WYCLIFFE MUGA: Machiavelli to Dr Ruto: Patience

'So, in keeping with this noble tradition, I offer a quote from Machiavelli which is of some relevance to the Deputy President, Dr William Ruto.'
'So, in keeping with this noble tradition, I offer a quote from Machiavelli which is of some relevance to the Deputy President, Dr William Ruto.'

If you read the prestigious global media websites, one thing which stands out between these and the Kenyan media is the sheer variety of sources that their erudite media pundits will quote in seeking to drive home their points.

Whereas in Kenya, the longstanding love affair between our local commentators and the 15th Century Italian political philosopher, Niccolò Machiavelli, still runs strong. And barely a month will pass without some writer commenting on Kenyan political trends, quoting from Machiavelli, or describing some scheme as “Machiavellian”.

So, in keeping with this noble tradition, I offer a quote from Machiavelli which is of some relevance to the Deputy President, Dr William Ruto, who — depending on whom you believe — is either on an easy cruise to victory in the 2022 presidential election, or else, so deeply compromised that he has effectively lost this race already.

In my view, there is no reason why Dr Ruto should not at some point be the president of this country. Stranger things have happened. The real question here is not whether he can attain such victory, but rather, whether he is going about it the right way.

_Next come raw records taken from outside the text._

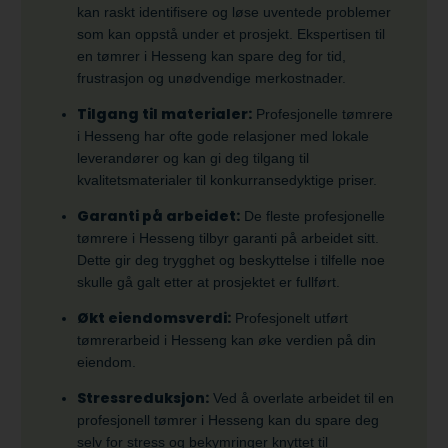
kan raskt identifisere og løse uventede problemer
som kan oppstå under et prosjekt. Ekspertisen til
en tømrer i Hesseng kan spare deg for tid,
frustrasjon og unødvendige merkostnader.
Tilgang til materialer:
Profesjonelle tømrere
i Hesseng har ofte gode relasjoner med lokale
leverandører og kan gi deg tilgang til
kvalitetsmaterialer til konkurransedyktige priser.
Garanti på arbeidet:
De fleste profesjonelle
tømrere i Hesseng tilbyr garanti på arbeidet sitt.
Dette gir deg trygghet og beskyttelse i tilfelle noe
skulle gå galt etter at prosjektet er fullført.
Økt eiendomsverdi:
Profesjonelt utført
tømrerarbeid i Hesseng kan øke verdien på din
eiendom.
Stressreduksjon:
Ved å overlate arbeidet til en
profesjonell tømrer i Hesseng kan du spare deg
selv for stress og bekymringer knyttet til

It is at this point that he needs to heed Machiavelli:

“A wise man ought always to follow the paths beaten by great men, and to imitate those who have been supreme, so that if his ability does not equal theirs, at least it will savour of it. Let him act like the clever archers who, designing to hit the mark which yet appears too far distant, and knowing the limits to which the strength of their bow attains, take aim much higher than the mark, not to reach by their strength or arrow to so great a height, but to be able with the aid of so high an aim to hit the mark they wish to reach.”

And as we have, previously, only had three presidents — or in Machiavelli’s words, “those who have been supreme” — he has a very short list of “great men” to study and emulate.

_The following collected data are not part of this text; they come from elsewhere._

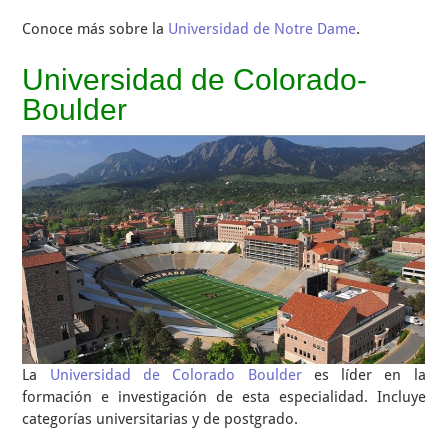
Conoce más sobre la
Universidad de Notre Dame
.
Universidad de Colorado-
Boulder
La
Universidad de Colorado Boulder
es líder en la
formación e investigación de esta especialidad. Incluye
categorías universitarias y de postgrado.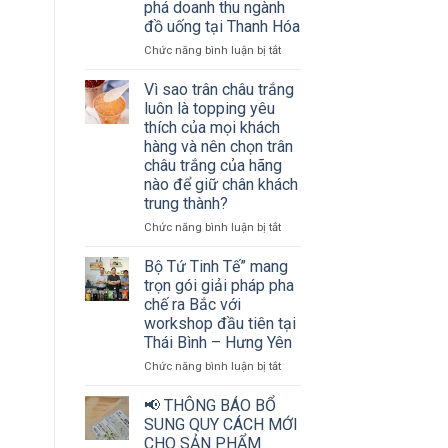
phá doanh thu ngành
thu
đồ uống tại Thanh Hóa
ngành
đồ
ở
Chức năng bình luận bị tắt
uống
Hơn
cùng
200
Vì sao trân châu trắng
Bộ
chủ
luôn là topping yêu
tứ
cơ
thích của mọi khách
Tinh
sở
hàng và nên chọn trân
tế
kinh
châu trắng của hãng
doanh
nào để giữ chân khách
đồ
trung thành?
uống
và
ở
Chức năng bình luận bị tắt
nhà
Vì
phân
sao
Bộ Tứ Tinh Tế” mang
phối
trân
trọn gói giải pháp pha
cùng
châu
chế ra Bắc với
“mở
trắng
workshop đầu tiên tại
khóa”
luôn
bí
Thái Bình – Hưng Yên
là
quyết
topping
ở
Chức năng bình luận bị tắt
bứt
yêu
Bộ
phá
thích
Tứ
📢 THÔNG BÁO BỔ
doanh
của
Tinh
SUNG QUY CÁCH MỚI
thu
mọi
Tế”
CHO SẢN PHẨM
ngành
khách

There is room for a variety of opinions on this, but in my assessment, what all our three former presidents showed — above all else — was an incredible capacity for patience in the face of discouragement.

This is something I have had occasion to point out before: Was not Jomo Kenyatta, already well past middle age, when he was detained for about seven years for agitating for majority rule in Kenya? And, prior to that, was he not effectively in self-imposed exile, agitating for independence during his long stay in the UK?

And yet he persevered for all those decades, until (in his late 60s) he was finally sworn in as president in 1964.

As for his successor, Daniel arap Moi, his path to the presidency involved a 15-year obstacle course, during which he was despised by the inner circles of the Kenyatta government, and treated with open contempt. He was to have his revenge when he was sworn in as President in 1978, and those who had earlier rejoiced in tormenting him were brought down to the dust, one after another.

Mwai Kibaki too did not have an easy stroll to the presidency. The graph of his political career may well have been on a steady upward trajectory for the first decades of his political career (Assistant Minister in the 1960s, Cabinet Minister in the 1970s, Vice President from 1978 ). But thereafter he was first relegated to the status of ‘an ordinary Minister’ in the late 1980s. And not until the return to multiparty politics was he able to embark on the 10-year effort that finally saw him ascend to the presidency.

So here are three men who were really very different. In Kenyatta, we had a heroic Founding Father. In Moi, we had possibly the most cunning political operator ever, with a gift for encouraging his opponents to underestimate him. And Kibaki, by all accounts, is a thoroughly decent man, and for long was hailed as “the gentleman of Kenyan politics”.

What they had in common was that rare capacity for patience in the face of adversity.

And that is what Dr Ruto most needs now.